Dataset entries
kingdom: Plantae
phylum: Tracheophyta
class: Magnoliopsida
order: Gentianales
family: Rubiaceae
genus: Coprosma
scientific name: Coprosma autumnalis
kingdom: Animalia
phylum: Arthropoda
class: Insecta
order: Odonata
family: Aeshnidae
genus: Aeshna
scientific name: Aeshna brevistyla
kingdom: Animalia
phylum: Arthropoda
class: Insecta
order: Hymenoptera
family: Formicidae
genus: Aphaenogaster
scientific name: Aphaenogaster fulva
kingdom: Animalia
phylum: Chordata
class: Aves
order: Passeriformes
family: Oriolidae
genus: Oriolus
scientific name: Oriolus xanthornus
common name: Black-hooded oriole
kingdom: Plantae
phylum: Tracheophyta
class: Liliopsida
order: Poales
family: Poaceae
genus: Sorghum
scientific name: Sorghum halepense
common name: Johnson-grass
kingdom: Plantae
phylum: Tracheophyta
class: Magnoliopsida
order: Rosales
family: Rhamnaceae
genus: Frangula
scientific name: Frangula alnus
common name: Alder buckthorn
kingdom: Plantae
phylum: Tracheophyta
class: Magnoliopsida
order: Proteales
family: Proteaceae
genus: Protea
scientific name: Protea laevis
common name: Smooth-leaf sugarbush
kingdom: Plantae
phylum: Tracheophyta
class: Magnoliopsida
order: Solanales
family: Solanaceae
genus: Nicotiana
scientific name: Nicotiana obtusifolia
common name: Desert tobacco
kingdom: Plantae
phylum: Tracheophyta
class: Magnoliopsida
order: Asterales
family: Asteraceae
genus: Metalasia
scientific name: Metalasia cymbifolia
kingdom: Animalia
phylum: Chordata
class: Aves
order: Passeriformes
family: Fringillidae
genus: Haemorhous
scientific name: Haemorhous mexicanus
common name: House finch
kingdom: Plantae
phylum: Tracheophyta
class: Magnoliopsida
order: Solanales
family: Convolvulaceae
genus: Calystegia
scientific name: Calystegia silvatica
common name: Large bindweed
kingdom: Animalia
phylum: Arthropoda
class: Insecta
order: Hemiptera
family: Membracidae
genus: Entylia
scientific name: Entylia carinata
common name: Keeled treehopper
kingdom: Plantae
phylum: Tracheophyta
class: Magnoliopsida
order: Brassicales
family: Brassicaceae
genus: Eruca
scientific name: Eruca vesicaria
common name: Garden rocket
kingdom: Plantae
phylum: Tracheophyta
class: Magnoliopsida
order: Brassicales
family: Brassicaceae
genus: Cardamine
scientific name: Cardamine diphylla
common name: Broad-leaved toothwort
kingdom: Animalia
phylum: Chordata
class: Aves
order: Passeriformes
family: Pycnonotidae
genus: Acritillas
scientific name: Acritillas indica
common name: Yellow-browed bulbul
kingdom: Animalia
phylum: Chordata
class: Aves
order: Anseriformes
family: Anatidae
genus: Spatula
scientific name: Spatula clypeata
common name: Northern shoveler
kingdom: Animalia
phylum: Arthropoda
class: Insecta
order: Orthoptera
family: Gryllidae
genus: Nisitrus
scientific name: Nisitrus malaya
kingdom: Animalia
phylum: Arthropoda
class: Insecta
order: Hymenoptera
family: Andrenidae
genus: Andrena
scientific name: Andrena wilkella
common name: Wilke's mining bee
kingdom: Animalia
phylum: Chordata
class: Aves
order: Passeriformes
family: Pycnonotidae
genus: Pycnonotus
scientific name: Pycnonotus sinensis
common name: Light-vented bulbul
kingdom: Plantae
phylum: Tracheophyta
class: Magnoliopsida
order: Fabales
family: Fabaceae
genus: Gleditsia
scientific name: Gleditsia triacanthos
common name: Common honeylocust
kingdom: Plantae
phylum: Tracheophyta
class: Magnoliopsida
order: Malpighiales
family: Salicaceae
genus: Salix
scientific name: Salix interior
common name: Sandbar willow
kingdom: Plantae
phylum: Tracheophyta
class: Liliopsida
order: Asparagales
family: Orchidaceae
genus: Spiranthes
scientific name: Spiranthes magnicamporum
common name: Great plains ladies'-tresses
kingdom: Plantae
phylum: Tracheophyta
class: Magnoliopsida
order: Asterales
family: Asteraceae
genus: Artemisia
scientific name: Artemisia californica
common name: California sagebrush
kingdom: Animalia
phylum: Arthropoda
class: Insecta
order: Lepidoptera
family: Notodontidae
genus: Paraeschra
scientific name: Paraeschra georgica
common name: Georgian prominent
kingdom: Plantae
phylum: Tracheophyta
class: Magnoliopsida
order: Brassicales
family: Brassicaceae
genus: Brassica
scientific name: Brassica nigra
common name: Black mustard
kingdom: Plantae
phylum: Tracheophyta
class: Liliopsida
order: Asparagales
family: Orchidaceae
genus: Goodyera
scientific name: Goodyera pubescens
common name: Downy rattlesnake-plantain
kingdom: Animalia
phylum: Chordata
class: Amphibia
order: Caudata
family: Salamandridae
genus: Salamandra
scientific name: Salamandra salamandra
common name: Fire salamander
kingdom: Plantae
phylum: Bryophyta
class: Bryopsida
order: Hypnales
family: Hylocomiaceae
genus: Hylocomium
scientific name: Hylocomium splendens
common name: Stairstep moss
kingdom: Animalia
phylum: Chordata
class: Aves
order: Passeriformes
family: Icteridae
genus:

◆ Instructions for the task
Return every line of the material above verbatim, changing nothing.

◆ Response below
kingdom: Plantae
phylum: Tracheophyta
class: Magnoliopsida
order: Gentianales
family: Rubiaceae
genus: Coprosma
scientific name: Coprosma autumnalis
kingdom: Animalia
phylum: Arthropoda
class: Insecta
order: Odonata
family: Aeshnidae
genus: Aeshna
scientific name: Aeshna brevistyla
kingdom: Animalia
phylum: Arthropoda
class: Insecta
order: Hymenoptera
family: Formicidae
genus: Aphaenogaster
scientific name: Aphaenogaster fulva
kingdom: Animalia
phylum: Chordata
class: Aves
order: Passeriformes
family: Oriolidae
genus: Oriolus
scientific name: Oriolus xanthornus
common name: Black-hooded oriole
kingdom: Plantae
phylum: Tracheophyta
class: Liliopsida
order: Poales
family: Poaceae
genus: Sorghum
scientific name: Sorghum halepense
common name: Johnson-grass
kingdom: Plantae
phylum: Tracheophyta
class: Magnoliopsida
order: Rosales
family: Rhamnaceae
genus: Frangula
scientific name: Frangula alnus
common name: Alder buckthorn
kingdom: Plantae
phylum: Tracheophyta
class: Magnoliopsida
order: Proteales
family: Proteaceae
genus: Protea
scientific name: Protea laevis
common name: Smooth-leaf sugarbush
kingdom: Plantae
phylum: Tracheophyta
class: Magnoliopsida
order: Solanales
family: Solanaceae
genus: Nicotiana
scientific name: Nicotiana obtusifolia
common name: Desert tobacco
kingdom: Plantae
phylum: Tracheophyta
class: Magnoliopsida
order: Asterales
family: Asteraceae
genus: Metalasia
scientific name: Metalasia cymbifolia
kingdom: Animalia
phylum: Chordata
class: Aves
order: Passeriformes
family: Fringillidae
genus: Haemorhous
scientific name: Haemorhous mexicanus
common name: House finch
kingdom: Plantae
phylum: Tracheophyta
class: Magnoliopsida
order: Solanales
family: Convolvulaceae
genus: Calystegia
scientific name: Calystegia silvatica
common name: Large bindweed
kingdom: Animalia
phylum: Arthropoda
class: Insecta
order: Hemiptera
family: Membracidae
genus: Entylia
scientific name: Entylia carinata
common name: Keeled treehopper
kingdom: Plantae
phylum: Tracheophyta
class: Magnoliopsida
order: Brassicales
family: Brassicaceae
genus: Eruca
scientific name: Eruca vesicaria
common name: Garden rocket
kingdom: Plantae
phylum: Tracheophyta
class: Magnoliopsida
order: Brassicales
family: Brassicaceae
genus: Cardamine
scientific name: Cardamine diphylla
common name: Broad-leaved toothwort
kingdom: Animalia
phylum: Chordata
class: Aves
order: Passeriformes
family: Pycnonotidae
genus: Acritillas
scientific name: Acritillas indica
common name: Yellow-browed bulbul
kingdom: Animalia
phylum: Chordata
class: Aves
order: Anseriformes
family: Anatidae
genus: Spatula
scientific name: Spatula clypeata
common name: Northern shoveler
kingdom: Animalia
phylum: Arthropoda
class: Insecta
order: Orthoptera
family: Gryllidae
genus: Nisitrus
scientific name: Nisitrus malaya
kingdom: Animalia
phylum: Arthropoda
class: Insecta
order: Hymenoptera
family: Andrenidae
genus: Andrena
scientific name: Andrena wilkella
common name: Wilke's mining bee
kingdom: Animalia
phylum: Chordata
class: Aves
order: Passeriformes
family: Pycnonotidae
genus: Pycnonotus
scientific name: Pycnonotus sinensis
common name: Light-vented bulbul
kingdom: Plantae
phylum: Tracheophyta
class: Magnoliopsida
order: Fabales
family: Fabaceae
genus: Gleditsia
scientific name: Gleditsia triacanthos
common name: Common honeylocust
kingdom: Plantae
phylum: Tracheophyta
class: Magnoliopsida
order: Malpighiales
family: Salicaceae
genus: Salix
scientific name: Salix interior
common name: Sandbar willow
kingdom: Plantae
phylum: Tracheophyta
class: Liliopsida
order: Asparagales
family: Orchidaceae
genus: Spiranthes
scientific name: Spiranthes magnicamporum
common name: Great plains ladies'-tresses
kingdom: Plantae
phylum: Tracheophyta
class: Magnoliopsida
order: Asterales
family: Asteraceae
genus: Artemisia
scientific name: Artemisia californica
common name: California sagebrush
kingdom: Animalia
phylum: Arthropoda
class: Insecta
order: Lepidoptera
family: Notodontidae
genus: Paraeschra
scientific name: Paraeschra georgica
common name: Georgian prominent
kingdom: Plantae
phylum: Tracheophyta
class: Magnoliopsida
order: Brassicales
family: Brassicaceae
genus: Brassica
scientific name: Brassica nigra
common name: Black mustard
kingdom: Plantae
phylum: Tracheophyta
class: Liliopsida
order: Asparagales
family: Orchidaceae
genus: Goodyera
scientific name: Goodyera pubescens
common name: Downy rattlesnake-plantain
kingdom: Animalia
phylum: Chordata
class: Amphibia
order: Caudata
family: Salamandridae
genus: Salamandra
scientific name: Salamandra salamandra
common name: Fire salamander
kingdom: Plantae
phylum: Bryophyta
class: Bryopsida
order: Hypnales
family: Hylocomiaceae
genus: Hylocomium
scientific name: Hylocomium splendens
common name: Stairstep moss
kingdom: Animalia
phylum: Chordata
class: Aves
order: Passeriformes
family: Icteridae
genus:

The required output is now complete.